## Start The input
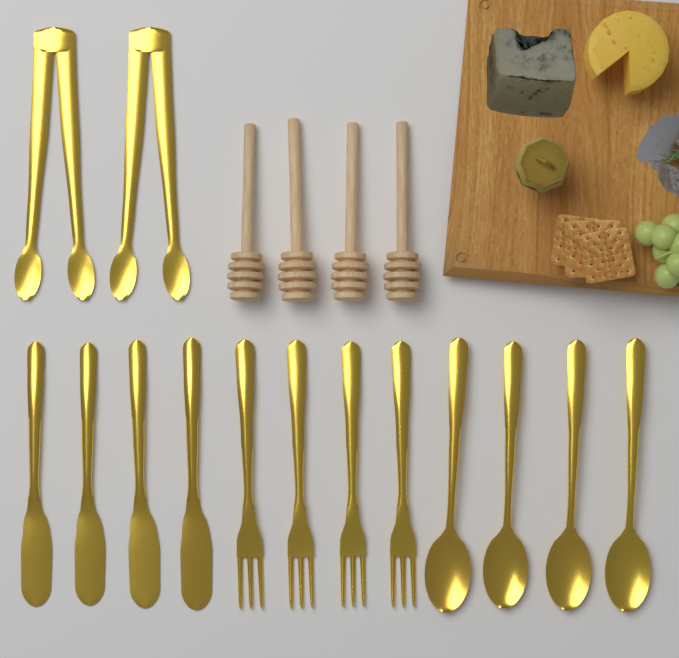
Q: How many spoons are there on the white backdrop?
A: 4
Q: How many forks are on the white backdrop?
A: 4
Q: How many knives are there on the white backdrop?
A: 4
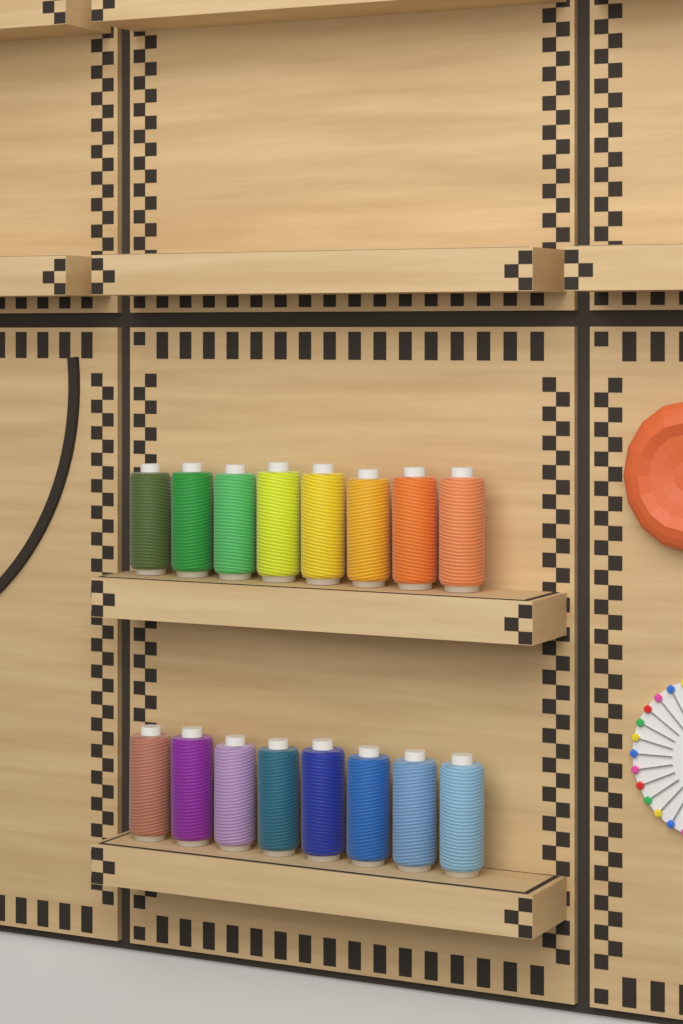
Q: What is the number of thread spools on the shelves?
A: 16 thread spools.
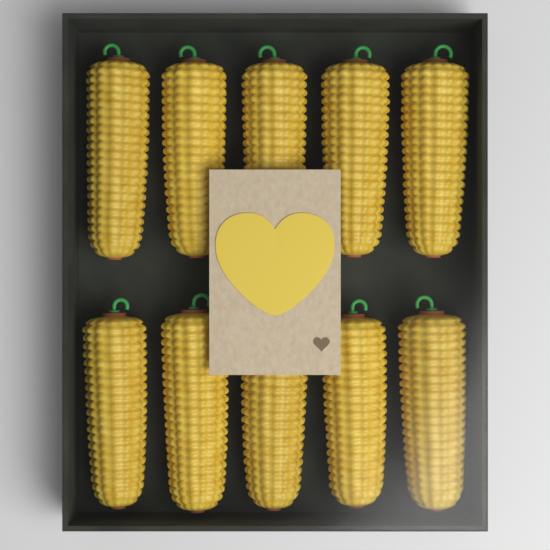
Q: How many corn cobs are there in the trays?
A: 10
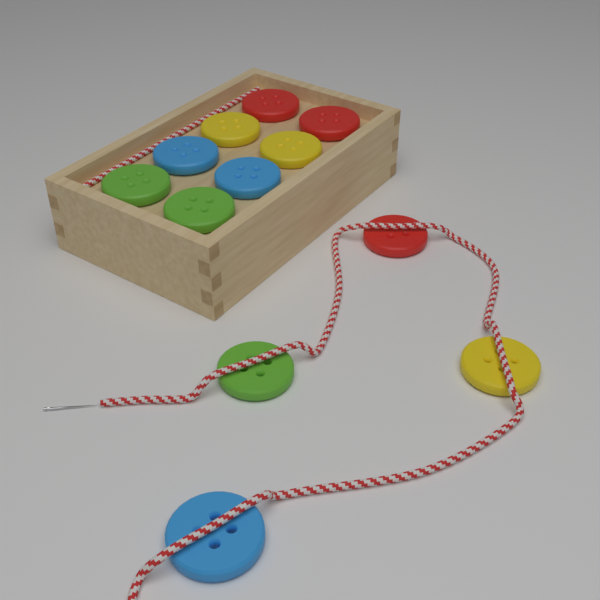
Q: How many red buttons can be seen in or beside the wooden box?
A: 3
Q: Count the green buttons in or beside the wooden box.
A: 3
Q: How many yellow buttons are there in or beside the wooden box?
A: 3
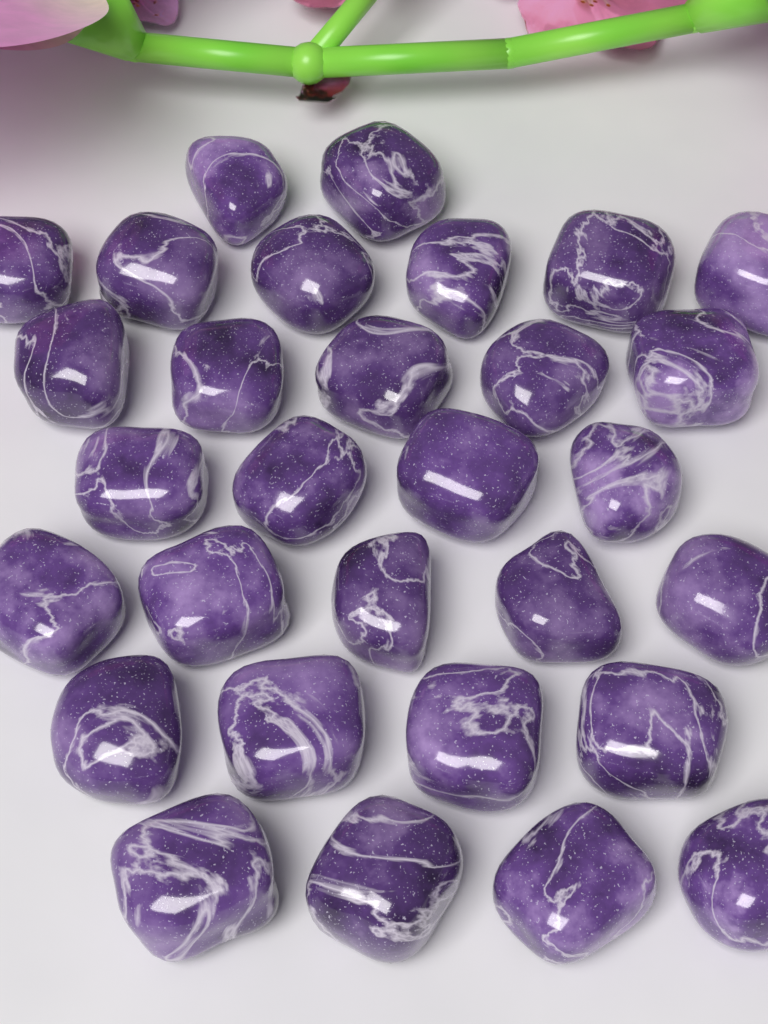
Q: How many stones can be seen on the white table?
## End The input
= Work to do =
Rewrite the rows from the line with "Q: How many forks are on the white backdrop?" through the end of the rows, changing "wooden box" to "tin box" and keeping everything else the same. Leave the pictures out.

= Solution for this task =
Q: How many forks are on the white backdrop?
A: 4
Q: How many knives are there on the white backdrop?
A: 4
Q: What is the number of thread spools on the shelves?
A: 16 thread spools.
Q: How many corn cobs are there in the trays?
A: 10
Q: How many red buttons can be seen in or beside the tin box?
A: 3
Q: Count the green buttons in or beside the tin box.
A: 3
Q: How many yellow buttons are there in or beside the tin box?
A: 3
Q: How many stones can be seen on the white table?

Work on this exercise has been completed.